Molti sono i Paesi che aiutano i Janjaweed, organizzati nelle cosiddette Forze di Supporto Rapido: gli Emirati Arabi, il Ciad, e tanti altri Paesi vicini. “Praticamente tutti tranne l’Egitto,” precisa Suliman; ma anche la Francia li sostiene, e i suoi aiuti li manda attraverso gli Emirati. Gli aiuti consistono negli armamenti: vengono inviate armi moderne, più potenti e sofisticate di quelle in dotazione al governo sudanese. E ora i Janjaweed sono muniti anche di droni. Ma la notizia importante che Suliman tiene a darmi è la seguente: pochi giorni fa dal valico di Adre (sul confine Ciad-Sudan, vicino alla città darfuriana di Jenina) sono entrati settanta camion con tanto di simbolo “Onu” sulle fiancate: fingevano di portare risorse alimentari per i rifugiati nei vari campi profughi e invece portavano armi alle Forze di Supporto Rapido! Erano accompagnati da due ministri degli Esteri – del Ciad e della Francia. Arrivavano dagli Emirati, che sono appoggiati e riforniti dalla Francia. Mi chiedo: come e quando potranno finire guerre così intricate e con così tanti Paesi coinvolti? E anche: quante armi possono stare dentro a settanta camion e quanto dureranno?

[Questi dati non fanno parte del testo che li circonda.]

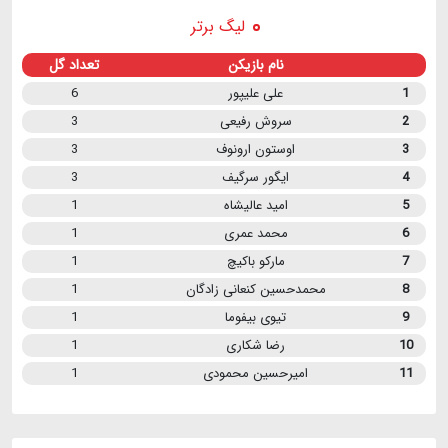
لیگ برتر
نام بازیکن
تعداد گل
1
علی علیپور
6
2
سروش رفیعی
3
3
اوستون ارونوف
3
4
ایگور سرگیف
3
5
امید عالیشاه
1
6
محمد عمری
1
7
مارکو باکیچ
1
8
محمدحسین کنعانی زادگان
1
9
تیوی بیفوما
1
10
رضا شکاری
1
11
امیرحسین محمودی
1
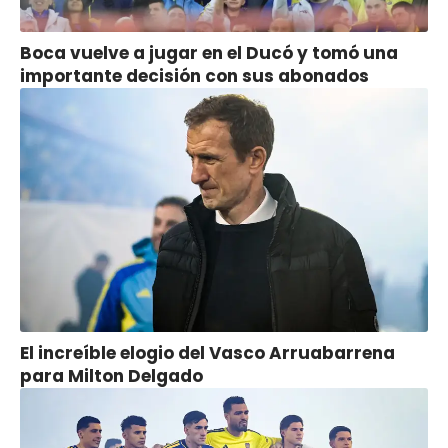
Boca vuelve a jugar en el Ducó y tomó una
importante decisión con sus abonados
El increíble elogio del Vasco Arruabarrena
para Milton Delgado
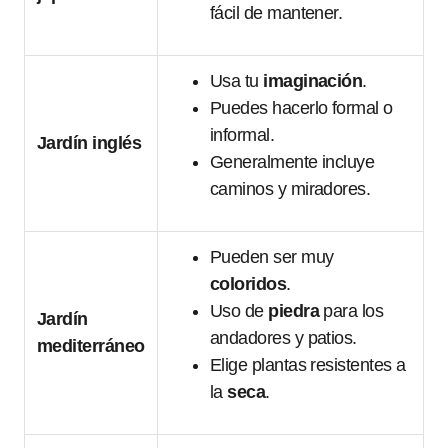
fácil de mantener.
Usa tu
imaginación
.
Puedes hacerlo formal o
informal.
Jardín inglés
Generalmente incluye
caminos y miradores.
Pueden ser muy
coloridos
.
Uso de
piedra
para los
Jardín
andadores y patios.
mediterráneo
Elige plantas resistentes a
la
seca
.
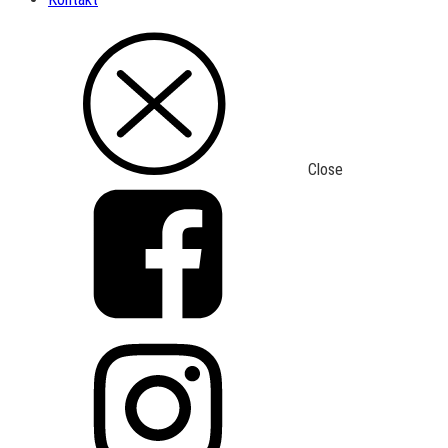
Close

Dei 18 Stati che compongono il Sudan ben 15 sono al momento nelle mani delle Forze di Supporto Rapido. La città di Al-Fashir – l’unica città del Darfur che ancora resiste ai Janjaweed che da mesi la circondano- ha ricevuto finora aiuti alimentari dal governo, lanciati dagli aerei. “Ma adesso finisce” commenta Suliman. Gli amici li aggiornano con le ultime notizie, specie quelli che stanno ancora in Sudan. Quanti sono?

Alcuni non hanno soldi per andare via e sono tanti. Qualcuno nel frattempo è morto, qualcuno si è ammalato, qualcun altro già lo era, e c’è chi ha visto morire i propri figli e portare via le proprie figlie. Gli chiedo dei suoi fratelli. ll fratello medico è riparato in Uganda. Non dimentico che questo fratello subì un attacco dei Janjaweed alcuni anni fa in Darfur dove viveva: il suo autista fu ucciso e lui ferito molto gravemente a una gamba dovette fare numerose operazioni (per non arrivare comunque mai a ristabilirsi del tutto). Suliman gli rimase materialmente accanto per mesi e mesi. Il fratello ingegnere si trova al momento in Libia, ma il terzo fratello, maestro, è rimasto a Nyala, città al momento pericolosa perché completamente in mano ai Janjaweed e isolata dal resto del Darfur anche materialmente perché “non c’è strada per uscire fuori”.

Distrutte anche le strade e i collegamenti. Gli chiedo – nella mia ingenuità – se è rimasto per poter fare scuola: no, la scuola non funziona; è rimasto perché con il ricavato di tutte le vendite che ha fatto (macchina, frigorifero, animali …) è riuscito a far partire tutta la sua famiglia ma non sé stesso. La moglie e i loro sette figli, tre maschi e quattro femmine, sono andati in Egitto, in una città a 190 Km dal Cairo e lui è rimasto nell’assediata Nyala. Con lui, circa il 20% degli originari abitanti di quella città, mentre l’altro 80 % sta fuori. Gli chiedo se possono trovare i viveri, se c’è qualche mercato cui far riferimento. “Ci sono mercatini, però non è come prima, ” mi risponde. “I Janjaweed – conclude – fanno tante cose non bene per queste persone, ma è così.”